Gordon McQueen made nearly 200 appearances for Manchester United between 1978 and 1985, following the centre-back’s spell at Leeds – where he stepped out just shy of 150 times.
The former Scotland international, 68, was diagnosed with dementia in February, three months after England great Bobby Charlton’s dementia diagnosis. Fellow 1966 World Cup winner Nobby Stiles suffered from Alzheimer’s before his death in October last year, while England team-mate Jack Charlton lived with dementia before passing away last July.
READ MORE: How Jack Charlton documentary celebrates glory and confronts dementia
McQueen’s daughter Hayley, 41, is one of Sky Sports leading presenters, and told BBC Breakfast on Tuesday: “Everyone’s dad is their hero. I didn’t realise he was other people’s hero as well.
“I don’t think I really understood what he did until I was eight or nine. There have been moments where I’ve thought: ‘I can’t believe the thing that gave him so much love has now so cruelly taken a lot away from us.’
“He started to ask: ‘When am I going to get this sorted? When is someone going to fix my head?’ We were kind of hoping it wouldn’t be dementia, but I think we all knew it probably was.
“He said a few years back: ‘If I ever have dementia or Alzheimer’s then I don’t want to know,’ but he actually did want to know what was wrong with him and wanted to try and understand and maybe work with others to make sure the next generation of footballers aren’t in this situation.”

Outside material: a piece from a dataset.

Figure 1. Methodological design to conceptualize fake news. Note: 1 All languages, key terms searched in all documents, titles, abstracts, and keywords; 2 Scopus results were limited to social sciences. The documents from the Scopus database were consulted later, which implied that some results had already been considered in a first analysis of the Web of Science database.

Tuesday sees the Department for Digital, Culture, Media and Sport’s inaugural hearing on concussion in sport, as attempts are made to reduce the number of head injuries as well as the brain diseases that could stem from them.
“Sport and football, you enter into it thinking: ‘It’s going to mentally and physically better me, it’s going to prolong my life,’” Hayley said. “You don’t think at 60 years old you’re going to have brain damage from something that you love.
“I don’t think I realised just how much my dad used his head. It was over and over, every day in training for years and years.
“He said he wouldn’t take back any of his goals or headers that he remembers so fondly, but maybe he would have done things differently in training, had they had been warned.
“But you can’t get angry about that – there’s no one to blame, they weren’t to know. We know now and someone will be to blame if we don’t do something about it.”